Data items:

****

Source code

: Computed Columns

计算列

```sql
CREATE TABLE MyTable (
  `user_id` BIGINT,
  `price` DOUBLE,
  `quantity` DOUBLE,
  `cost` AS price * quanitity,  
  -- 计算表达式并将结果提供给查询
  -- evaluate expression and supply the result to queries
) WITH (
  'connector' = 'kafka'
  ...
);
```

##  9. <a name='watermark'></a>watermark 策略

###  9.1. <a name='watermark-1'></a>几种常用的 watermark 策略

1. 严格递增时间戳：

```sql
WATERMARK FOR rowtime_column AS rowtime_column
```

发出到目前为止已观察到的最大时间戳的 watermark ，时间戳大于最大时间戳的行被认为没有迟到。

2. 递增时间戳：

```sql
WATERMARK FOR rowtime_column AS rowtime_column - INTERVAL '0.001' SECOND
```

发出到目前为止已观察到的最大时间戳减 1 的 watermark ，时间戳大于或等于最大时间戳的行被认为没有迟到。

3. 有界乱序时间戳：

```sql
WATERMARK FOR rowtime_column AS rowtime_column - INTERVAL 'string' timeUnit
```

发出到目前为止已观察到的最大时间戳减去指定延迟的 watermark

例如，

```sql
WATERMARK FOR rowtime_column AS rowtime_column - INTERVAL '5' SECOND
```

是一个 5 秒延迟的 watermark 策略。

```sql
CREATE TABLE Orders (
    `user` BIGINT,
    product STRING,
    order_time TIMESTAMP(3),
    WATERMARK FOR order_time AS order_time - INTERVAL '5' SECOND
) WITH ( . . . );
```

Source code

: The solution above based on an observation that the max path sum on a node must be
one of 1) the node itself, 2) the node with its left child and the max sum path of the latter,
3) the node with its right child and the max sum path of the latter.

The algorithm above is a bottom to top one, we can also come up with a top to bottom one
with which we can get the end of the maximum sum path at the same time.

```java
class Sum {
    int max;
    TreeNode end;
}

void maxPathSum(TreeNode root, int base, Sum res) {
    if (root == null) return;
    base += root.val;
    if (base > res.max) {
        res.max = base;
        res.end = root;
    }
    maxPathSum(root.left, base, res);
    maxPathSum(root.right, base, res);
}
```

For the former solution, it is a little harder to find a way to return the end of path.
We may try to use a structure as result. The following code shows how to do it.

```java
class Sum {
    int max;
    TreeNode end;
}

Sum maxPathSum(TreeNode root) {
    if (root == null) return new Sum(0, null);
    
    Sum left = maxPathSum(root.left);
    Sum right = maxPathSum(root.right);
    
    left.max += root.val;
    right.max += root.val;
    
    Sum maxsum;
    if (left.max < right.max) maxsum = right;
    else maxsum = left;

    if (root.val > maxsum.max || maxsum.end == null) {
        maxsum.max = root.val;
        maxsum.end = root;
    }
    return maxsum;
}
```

****

Your answer must be the line holding "one of 1) the" and every later line of the entries above, written out exactly, and nothing else.

one of 1) the node itself, 2) the node with its left child and the max sum path of the latter,
3) the node with its right child and the max sum path of the latter.

The algorithm above is a bottom to top one, we can also come up with a top to bottom one
with which we can get the end of the maximum sum path at the same time.

```java
class Sum {
    int max;
    TreeNode end;
}

void maxPathSum(TreeNode root, int base, Sum res) {
    if (root == null) return;
    base += root.val;
    if (base > res.max) {
        res.max = base;
        res.end = root;
    }
    maxPathSum(root.left, base, res);
    maxPathSum(root.right, base, res);
}
```

For the former solution, it is a little harder to find a way to return the end of path.
We may try to use a structure as result. The following code shows how to do it.

```java
class Sum {
    int max;
    TreeNode end;
}

Sum maxPathSum(TreeNode root) {
    if (root == null) return new Sum(0, null);
    
    Sum left = maxPathSum(root.left);
    Sum right = maxPathSum(root.right);
    
    left.max += root.val;
    right.max += root.val;
    
    Sum maxsum;
    if (left.max < right.max) maxsum = right;
    else maxsum = left;

    if (root.val > maxsum.max || maxsum.end == null) {
        maxsum.max = root.val;
        maxsum.end = root;
    }
    return maxsum;
}
```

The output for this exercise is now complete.